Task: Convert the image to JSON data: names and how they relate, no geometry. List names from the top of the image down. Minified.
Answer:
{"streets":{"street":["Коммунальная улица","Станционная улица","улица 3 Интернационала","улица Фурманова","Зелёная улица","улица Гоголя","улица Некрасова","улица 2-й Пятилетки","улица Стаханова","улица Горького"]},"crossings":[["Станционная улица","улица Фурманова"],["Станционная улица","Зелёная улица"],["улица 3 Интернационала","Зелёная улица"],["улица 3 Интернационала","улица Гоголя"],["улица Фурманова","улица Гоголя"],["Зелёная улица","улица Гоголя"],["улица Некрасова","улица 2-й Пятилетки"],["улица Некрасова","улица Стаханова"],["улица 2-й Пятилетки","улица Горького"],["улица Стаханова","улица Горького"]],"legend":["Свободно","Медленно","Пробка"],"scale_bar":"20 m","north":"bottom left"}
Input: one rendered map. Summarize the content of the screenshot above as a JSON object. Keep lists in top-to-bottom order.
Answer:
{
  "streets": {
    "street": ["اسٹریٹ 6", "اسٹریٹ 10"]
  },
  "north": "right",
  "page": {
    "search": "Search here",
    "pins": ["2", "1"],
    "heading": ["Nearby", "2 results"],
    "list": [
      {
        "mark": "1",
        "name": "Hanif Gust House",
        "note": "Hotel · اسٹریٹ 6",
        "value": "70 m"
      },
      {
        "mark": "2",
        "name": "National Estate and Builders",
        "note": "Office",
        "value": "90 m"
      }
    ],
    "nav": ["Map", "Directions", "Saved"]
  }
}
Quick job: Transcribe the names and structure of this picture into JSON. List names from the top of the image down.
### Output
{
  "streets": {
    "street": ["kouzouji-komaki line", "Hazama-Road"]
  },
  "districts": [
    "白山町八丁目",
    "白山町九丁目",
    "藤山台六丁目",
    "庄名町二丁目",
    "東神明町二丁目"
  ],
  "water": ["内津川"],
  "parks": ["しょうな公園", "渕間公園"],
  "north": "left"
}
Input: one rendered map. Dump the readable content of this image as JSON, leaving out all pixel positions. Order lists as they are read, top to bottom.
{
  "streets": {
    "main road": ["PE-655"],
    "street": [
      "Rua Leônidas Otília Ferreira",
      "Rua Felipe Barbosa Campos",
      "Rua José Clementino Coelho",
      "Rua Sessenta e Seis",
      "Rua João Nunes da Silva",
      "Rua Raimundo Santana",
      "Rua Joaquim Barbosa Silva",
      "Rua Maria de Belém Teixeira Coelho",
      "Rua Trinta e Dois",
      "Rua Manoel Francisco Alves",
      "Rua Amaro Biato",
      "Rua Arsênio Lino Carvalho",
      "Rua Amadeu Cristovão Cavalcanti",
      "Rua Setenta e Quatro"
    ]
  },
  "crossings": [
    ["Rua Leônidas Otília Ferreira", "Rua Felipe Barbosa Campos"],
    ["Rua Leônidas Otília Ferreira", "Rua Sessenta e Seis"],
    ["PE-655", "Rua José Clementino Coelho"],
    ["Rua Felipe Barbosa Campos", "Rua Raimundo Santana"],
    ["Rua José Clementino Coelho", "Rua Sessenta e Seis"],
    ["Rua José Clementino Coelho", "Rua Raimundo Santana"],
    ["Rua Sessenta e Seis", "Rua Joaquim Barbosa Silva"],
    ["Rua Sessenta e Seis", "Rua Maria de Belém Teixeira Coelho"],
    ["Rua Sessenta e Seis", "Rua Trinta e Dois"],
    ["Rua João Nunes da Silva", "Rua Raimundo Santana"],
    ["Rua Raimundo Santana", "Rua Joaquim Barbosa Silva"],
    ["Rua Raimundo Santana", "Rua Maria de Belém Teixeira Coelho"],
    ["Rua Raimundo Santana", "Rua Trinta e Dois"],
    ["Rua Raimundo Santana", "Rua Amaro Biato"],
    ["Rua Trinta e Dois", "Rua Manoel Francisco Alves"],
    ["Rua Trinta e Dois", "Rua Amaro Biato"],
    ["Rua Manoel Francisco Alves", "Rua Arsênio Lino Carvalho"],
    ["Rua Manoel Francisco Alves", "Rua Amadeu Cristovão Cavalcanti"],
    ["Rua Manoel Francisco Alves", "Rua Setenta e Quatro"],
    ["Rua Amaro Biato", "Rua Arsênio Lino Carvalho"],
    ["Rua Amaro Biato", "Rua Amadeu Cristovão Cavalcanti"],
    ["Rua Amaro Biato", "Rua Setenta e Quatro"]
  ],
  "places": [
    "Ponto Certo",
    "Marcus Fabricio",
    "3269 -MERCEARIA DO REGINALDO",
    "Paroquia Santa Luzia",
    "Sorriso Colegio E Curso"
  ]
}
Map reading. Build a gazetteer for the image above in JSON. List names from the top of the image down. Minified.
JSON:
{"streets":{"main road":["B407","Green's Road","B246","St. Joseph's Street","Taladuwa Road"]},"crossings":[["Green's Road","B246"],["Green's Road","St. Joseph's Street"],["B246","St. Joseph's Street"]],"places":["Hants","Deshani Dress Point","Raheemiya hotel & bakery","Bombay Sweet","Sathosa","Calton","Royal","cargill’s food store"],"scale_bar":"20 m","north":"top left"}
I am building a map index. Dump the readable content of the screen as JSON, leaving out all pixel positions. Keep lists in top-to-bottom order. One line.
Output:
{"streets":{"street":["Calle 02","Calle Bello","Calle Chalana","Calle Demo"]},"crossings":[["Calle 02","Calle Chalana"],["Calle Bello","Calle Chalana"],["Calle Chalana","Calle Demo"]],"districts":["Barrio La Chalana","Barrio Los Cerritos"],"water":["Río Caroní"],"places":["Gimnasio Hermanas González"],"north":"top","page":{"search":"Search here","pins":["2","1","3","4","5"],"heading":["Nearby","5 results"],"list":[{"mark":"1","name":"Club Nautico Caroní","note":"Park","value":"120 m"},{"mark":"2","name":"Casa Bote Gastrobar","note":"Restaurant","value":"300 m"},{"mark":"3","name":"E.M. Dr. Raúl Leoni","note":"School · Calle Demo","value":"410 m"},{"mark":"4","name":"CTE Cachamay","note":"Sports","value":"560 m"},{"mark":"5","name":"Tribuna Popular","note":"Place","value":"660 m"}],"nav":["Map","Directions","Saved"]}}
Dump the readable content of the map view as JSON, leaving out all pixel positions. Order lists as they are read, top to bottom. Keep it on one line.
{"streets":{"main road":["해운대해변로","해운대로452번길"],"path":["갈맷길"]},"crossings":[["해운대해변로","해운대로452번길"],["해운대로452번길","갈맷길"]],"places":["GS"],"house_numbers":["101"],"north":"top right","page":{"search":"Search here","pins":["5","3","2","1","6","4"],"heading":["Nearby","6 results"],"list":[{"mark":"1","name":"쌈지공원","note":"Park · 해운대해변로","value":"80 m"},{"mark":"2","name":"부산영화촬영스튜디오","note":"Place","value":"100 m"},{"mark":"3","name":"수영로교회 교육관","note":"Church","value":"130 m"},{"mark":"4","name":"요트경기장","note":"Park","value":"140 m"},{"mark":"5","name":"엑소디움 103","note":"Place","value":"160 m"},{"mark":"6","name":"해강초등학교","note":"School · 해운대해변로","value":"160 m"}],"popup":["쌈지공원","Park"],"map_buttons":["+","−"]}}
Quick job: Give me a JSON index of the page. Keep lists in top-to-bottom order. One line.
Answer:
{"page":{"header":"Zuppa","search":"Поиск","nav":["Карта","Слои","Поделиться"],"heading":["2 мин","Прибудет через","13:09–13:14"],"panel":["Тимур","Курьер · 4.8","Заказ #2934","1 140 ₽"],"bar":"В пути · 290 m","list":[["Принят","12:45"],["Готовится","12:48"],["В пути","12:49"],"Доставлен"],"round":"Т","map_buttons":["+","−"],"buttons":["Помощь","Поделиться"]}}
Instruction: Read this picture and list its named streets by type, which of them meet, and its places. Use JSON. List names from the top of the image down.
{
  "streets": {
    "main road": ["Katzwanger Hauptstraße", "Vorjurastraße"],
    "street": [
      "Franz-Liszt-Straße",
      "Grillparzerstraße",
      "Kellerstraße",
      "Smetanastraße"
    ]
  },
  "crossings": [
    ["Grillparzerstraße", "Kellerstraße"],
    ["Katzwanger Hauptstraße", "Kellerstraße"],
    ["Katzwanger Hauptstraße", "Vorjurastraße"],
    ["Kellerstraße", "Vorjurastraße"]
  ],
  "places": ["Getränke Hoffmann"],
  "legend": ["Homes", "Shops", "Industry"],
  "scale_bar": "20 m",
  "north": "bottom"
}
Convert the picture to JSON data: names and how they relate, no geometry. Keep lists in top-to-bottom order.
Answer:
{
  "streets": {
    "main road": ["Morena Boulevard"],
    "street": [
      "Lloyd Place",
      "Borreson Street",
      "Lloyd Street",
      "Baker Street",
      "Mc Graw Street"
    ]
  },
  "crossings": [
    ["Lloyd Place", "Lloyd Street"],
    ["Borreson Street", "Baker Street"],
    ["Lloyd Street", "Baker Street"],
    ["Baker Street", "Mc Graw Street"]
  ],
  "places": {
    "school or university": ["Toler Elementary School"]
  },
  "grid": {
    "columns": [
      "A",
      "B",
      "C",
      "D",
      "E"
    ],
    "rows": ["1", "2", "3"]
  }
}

══════════

§ Work task:
Find and copy each line of the data where "above" is present.

§ Solution below:
Input: one rendered map. Summarize the content of the screenshot above as a JSON object. Keep lists in top-to-bottom order.
Map reading. Build a gazetteer for the image above in JSON. List names from the top of the image down. Minified.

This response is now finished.